Pourquoi un tel rejet des harkis par les communistes du département ?

Abderahmen Moumen : Cela s’explique par la mauvaise comparaison entre Seconde Guerre mondiale et Guerre d’Algérie, et naturellement avec le diptyque résistance/collaboration appliqué aux indépendantistes algériens et aux harkis. Les communistes perçoivent finalement ces derniers, dont une grande partie est rejetée par les vainqueurs en Algérie et tolérée en France par les pouvoirs publics, comme des « suppôts du colonialisme ». Ils oublient la complexité d’une guerre qui ne disait pas son nom, la multiplicité des raisons d’engagements et d’enrôlement de plusieurs centaines de milliers d’hommes comme supplétifs, en faisant ainsi un phénomène social touchant l’ensemble de la paysannerie algérienne, les relations entretenues entre membres du FLN et supplétifs. Ensuite, comme d’autres populations transitant par le camp auparavant, les harkis ne sont perçus que comme une nouvelle population d’indésirables, population désignée dans diverses correspondances ministérielles comme des incasables, des irrécupérables, voire des déchets…..

Qu’est ce qui motive les autorités à fermer le camp  en 1977 ? Pourquoi pas plus tôt ?

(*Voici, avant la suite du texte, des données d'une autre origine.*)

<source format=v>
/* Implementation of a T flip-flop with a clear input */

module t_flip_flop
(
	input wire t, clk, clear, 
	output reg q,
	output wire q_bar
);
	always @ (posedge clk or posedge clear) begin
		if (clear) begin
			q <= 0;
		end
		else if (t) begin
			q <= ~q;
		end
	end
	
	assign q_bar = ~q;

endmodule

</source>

Abderahmen Moumen : Le camp de transit et de reclassement pour les harkis ferme ses portes officiellement le 31 décembre 1964. Ne reste sur le site du camp militaire que quelques centaines de familles dans un « village civil », qui disparaîtra progressivement en 1965, et les 25 familles du hameau forestier, géré par l’ONF, et encadré par un chef de camp, souvent un ancien militaire. Les mauvaises conditions d’habitat, dans des préfabriqués, aboutissent au transfert de ces familles a la cité du Reart dans la commune de Rivesaltes en 1977.

Pourquoi revenir dans ce livre sur l’histoire du fichier juif ?

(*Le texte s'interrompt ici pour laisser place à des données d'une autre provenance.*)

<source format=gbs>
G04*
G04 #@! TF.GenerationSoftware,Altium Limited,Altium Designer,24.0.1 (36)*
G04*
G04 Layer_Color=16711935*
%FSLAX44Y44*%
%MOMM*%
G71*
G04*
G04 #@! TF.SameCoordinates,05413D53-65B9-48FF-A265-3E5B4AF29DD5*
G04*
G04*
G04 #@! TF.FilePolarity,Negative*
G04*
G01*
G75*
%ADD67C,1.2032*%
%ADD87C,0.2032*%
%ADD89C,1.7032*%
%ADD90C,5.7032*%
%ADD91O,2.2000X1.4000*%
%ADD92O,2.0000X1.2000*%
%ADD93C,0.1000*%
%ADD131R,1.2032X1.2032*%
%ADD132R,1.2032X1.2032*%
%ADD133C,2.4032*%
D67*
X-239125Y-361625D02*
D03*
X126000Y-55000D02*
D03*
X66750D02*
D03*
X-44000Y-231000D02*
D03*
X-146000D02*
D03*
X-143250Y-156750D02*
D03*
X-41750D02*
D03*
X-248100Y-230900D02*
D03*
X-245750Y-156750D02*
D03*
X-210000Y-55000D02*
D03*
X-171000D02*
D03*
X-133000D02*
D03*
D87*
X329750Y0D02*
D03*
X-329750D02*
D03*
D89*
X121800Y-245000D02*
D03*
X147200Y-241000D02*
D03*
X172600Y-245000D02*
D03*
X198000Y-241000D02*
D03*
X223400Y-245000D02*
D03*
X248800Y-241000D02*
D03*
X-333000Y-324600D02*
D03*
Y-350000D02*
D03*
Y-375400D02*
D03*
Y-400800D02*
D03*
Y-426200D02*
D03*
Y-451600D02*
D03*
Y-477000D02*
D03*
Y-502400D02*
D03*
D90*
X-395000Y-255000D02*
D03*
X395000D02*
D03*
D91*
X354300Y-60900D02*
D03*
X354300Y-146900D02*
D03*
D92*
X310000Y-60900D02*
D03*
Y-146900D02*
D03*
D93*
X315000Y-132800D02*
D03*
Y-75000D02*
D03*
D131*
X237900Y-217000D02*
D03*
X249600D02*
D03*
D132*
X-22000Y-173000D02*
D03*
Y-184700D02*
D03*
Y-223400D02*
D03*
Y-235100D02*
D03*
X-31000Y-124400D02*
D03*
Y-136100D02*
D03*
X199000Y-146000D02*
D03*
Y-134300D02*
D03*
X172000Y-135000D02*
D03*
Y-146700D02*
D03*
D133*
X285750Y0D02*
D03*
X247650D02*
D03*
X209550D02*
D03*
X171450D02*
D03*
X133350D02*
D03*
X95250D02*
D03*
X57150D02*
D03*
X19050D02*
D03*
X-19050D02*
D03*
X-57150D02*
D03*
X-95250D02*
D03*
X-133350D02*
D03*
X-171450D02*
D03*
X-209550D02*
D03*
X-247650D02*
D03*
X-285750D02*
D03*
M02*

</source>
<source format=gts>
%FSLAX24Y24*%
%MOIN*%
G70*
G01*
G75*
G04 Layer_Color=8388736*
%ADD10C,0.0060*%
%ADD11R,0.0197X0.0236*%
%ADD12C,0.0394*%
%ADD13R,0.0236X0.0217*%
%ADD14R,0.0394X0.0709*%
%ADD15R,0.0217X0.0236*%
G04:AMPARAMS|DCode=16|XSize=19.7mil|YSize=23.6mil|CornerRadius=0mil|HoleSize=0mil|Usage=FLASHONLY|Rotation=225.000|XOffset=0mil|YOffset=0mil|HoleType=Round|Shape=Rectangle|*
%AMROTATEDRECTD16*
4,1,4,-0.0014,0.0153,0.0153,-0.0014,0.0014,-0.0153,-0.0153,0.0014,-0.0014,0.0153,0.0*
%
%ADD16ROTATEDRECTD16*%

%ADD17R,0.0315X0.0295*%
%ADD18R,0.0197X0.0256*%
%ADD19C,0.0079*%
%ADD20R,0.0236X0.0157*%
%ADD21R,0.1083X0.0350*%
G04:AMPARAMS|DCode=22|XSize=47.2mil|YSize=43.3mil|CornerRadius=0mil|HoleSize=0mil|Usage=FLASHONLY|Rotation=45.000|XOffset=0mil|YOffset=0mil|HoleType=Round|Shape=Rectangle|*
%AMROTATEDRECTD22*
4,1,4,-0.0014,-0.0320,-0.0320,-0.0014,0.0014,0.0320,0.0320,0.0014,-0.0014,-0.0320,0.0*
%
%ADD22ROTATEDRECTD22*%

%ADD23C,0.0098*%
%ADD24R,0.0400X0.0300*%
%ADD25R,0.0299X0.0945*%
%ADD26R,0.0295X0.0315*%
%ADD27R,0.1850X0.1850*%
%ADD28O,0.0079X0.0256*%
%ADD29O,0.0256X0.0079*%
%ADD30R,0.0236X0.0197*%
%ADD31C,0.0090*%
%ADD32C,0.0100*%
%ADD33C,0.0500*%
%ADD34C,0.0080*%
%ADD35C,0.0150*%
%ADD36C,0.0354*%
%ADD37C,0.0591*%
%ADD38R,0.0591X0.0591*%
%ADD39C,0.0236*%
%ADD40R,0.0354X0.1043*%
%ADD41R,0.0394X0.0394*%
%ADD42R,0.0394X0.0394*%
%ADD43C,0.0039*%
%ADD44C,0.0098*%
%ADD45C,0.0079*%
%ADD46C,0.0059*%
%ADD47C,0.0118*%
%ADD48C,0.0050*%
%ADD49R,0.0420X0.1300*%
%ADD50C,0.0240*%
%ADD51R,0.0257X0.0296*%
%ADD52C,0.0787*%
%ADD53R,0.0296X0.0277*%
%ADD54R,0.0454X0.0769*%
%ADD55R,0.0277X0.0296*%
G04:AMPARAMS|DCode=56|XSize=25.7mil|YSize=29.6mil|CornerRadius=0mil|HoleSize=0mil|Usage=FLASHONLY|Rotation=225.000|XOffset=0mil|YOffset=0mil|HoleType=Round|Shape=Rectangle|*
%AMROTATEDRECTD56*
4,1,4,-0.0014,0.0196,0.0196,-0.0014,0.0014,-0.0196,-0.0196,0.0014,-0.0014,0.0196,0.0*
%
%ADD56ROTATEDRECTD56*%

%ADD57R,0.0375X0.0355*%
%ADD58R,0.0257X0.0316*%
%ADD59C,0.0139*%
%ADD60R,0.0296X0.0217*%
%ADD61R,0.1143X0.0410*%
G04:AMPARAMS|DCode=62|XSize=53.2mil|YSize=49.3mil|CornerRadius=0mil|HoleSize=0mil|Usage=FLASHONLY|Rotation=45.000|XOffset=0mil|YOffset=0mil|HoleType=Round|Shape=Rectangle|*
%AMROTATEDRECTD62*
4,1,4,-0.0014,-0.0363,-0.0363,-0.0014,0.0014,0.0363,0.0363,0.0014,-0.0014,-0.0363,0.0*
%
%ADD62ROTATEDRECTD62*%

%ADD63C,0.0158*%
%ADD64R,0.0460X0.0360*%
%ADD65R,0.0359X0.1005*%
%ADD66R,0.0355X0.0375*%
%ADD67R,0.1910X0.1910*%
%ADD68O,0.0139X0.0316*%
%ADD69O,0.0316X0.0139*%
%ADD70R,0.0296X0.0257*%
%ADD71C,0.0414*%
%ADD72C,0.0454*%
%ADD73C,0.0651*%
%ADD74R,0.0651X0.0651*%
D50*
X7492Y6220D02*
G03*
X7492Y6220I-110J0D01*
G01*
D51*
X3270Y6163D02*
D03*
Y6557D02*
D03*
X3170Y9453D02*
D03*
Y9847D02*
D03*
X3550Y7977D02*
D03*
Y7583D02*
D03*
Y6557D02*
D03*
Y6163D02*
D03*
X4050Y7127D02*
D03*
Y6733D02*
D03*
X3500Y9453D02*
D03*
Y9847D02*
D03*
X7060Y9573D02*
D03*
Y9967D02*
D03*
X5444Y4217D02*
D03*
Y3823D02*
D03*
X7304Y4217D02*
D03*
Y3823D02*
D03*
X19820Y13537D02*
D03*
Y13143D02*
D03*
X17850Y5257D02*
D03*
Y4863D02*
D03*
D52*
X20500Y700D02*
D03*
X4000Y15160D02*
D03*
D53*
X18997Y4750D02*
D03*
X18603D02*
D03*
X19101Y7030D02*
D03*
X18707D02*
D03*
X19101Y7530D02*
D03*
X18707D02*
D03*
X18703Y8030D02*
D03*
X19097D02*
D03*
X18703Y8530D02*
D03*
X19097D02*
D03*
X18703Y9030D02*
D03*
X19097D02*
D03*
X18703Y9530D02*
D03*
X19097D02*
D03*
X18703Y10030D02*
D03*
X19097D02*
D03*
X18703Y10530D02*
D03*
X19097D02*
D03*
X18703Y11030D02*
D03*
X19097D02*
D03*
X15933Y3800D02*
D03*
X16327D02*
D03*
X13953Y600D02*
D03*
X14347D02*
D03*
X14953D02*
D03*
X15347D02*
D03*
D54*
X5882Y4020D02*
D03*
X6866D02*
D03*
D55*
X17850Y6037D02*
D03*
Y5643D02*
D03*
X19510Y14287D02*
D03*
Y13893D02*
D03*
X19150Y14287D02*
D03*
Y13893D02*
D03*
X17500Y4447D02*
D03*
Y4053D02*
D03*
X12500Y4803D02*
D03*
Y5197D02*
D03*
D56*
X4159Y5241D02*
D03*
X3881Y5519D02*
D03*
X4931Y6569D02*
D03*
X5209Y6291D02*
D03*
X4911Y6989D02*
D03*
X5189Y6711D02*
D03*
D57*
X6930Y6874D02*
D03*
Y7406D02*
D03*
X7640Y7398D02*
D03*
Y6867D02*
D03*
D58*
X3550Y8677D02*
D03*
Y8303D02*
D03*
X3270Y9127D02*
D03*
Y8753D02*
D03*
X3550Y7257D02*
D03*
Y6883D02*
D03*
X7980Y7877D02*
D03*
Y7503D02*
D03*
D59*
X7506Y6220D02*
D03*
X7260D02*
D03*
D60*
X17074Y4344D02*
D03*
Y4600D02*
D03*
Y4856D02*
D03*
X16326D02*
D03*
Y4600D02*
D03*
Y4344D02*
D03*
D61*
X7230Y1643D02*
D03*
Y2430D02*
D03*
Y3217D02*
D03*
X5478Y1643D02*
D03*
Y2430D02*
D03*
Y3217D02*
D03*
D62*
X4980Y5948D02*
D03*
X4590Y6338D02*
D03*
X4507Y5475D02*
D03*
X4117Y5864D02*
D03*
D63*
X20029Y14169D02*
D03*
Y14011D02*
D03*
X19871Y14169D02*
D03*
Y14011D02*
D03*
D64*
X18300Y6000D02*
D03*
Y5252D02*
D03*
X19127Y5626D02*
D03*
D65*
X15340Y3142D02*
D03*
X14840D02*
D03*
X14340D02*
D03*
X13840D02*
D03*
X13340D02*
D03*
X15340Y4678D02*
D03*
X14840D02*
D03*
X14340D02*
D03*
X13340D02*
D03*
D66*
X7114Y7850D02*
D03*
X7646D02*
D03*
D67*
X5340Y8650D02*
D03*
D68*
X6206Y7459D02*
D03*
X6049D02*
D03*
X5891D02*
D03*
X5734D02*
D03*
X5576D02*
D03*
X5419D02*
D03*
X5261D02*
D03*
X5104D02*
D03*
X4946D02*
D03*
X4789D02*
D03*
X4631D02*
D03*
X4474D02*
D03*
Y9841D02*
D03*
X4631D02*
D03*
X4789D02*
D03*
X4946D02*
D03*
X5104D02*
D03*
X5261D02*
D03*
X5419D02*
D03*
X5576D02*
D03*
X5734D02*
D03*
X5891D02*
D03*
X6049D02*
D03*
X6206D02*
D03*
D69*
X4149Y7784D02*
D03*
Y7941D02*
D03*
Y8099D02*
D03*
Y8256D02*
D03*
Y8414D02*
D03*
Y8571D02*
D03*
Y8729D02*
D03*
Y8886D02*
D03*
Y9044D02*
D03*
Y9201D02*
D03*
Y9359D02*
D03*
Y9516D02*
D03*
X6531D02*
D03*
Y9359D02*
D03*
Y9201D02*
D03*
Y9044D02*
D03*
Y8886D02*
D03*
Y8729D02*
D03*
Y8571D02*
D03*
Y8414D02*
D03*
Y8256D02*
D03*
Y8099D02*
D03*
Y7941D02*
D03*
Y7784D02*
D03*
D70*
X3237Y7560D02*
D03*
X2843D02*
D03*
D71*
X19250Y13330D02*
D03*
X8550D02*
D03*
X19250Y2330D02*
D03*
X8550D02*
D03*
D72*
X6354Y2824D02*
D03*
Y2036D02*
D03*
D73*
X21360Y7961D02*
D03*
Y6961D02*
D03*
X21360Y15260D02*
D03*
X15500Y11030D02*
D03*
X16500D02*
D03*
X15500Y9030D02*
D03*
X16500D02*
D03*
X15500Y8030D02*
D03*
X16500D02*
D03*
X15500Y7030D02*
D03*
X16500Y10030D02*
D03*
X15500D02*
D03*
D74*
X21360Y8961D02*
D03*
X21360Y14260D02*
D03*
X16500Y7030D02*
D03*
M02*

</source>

Nicolas LebourgC’est cette histoire folle qui a remis en mémoires le camp de Rivesaltes il y a 20 ans. Avec un traumatisme neuf, une question essentielle étant alors « mais comment a-t-on pu oublier que l’on avait cela ici ? ». Mais la mémoire n’est pas un phénomène spontané. Il y a une coproduction entre des institutions et des associations, car la segmentation de l’histoire permet de répondre à la segmentation électorale. Ainsi quand un épisode n’est pas porté par une mémoire communautaire, comme pour Rivesaltes l’emprisonnement d’indépendantistes algériens ou le cantonnement de soldats guinéens et de rapatriés indochinois, ni le politique ni la société ne s’en soucient. La mémoire est un marché, avec ses effets de concentration et de revendication de monopole par certains.